**The problem:** Nothing but the lines from the start of the records below through the line that has "Good morning Chairman" should appear, each exactly as given.

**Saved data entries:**
== Segment start ==

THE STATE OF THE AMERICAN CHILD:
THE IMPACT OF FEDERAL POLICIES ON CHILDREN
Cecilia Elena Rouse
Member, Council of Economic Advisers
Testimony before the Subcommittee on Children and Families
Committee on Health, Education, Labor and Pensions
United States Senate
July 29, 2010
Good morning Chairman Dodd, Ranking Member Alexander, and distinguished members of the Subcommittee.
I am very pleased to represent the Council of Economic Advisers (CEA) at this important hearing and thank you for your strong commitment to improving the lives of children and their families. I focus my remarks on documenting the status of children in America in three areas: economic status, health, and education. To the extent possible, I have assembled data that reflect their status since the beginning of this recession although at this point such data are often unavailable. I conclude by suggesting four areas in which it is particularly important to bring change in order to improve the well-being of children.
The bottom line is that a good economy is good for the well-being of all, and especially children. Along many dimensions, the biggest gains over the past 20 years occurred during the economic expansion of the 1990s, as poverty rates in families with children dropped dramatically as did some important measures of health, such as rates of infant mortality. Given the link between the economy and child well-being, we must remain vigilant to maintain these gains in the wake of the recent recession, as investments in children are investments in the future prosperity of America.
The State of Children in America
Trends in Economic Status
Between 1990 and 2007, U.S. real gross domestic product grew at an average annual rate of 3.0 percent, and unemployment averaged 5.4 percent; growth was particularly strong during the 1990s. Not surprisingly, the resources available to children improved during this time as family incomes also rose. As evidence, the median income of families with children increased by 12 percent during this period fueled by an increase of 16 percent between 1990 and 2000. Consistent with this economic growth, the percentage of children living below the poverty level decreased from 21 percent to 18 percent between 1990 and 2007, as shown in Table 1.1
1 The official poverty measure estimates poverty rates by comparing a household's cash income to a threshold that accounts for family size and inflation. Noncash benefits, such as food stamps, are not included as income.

== Segment end ==

**Result of this exercise:**
THE STATE OF THE AMERICAN CHILD:
THE IMPACT OF FEDERAL POLICIES ON CHILDREN
Cecilia Elena Rouse
Member, Council of Economic Advisers
Testimony before the Subcommittee on Children and Families
Committee on Health, Education, Labor and Pensions
United States Senate
July 29, 2010
Good morning Chairman Dodd, Ranking Member Alexander, and distinguished members of the Subcommittee.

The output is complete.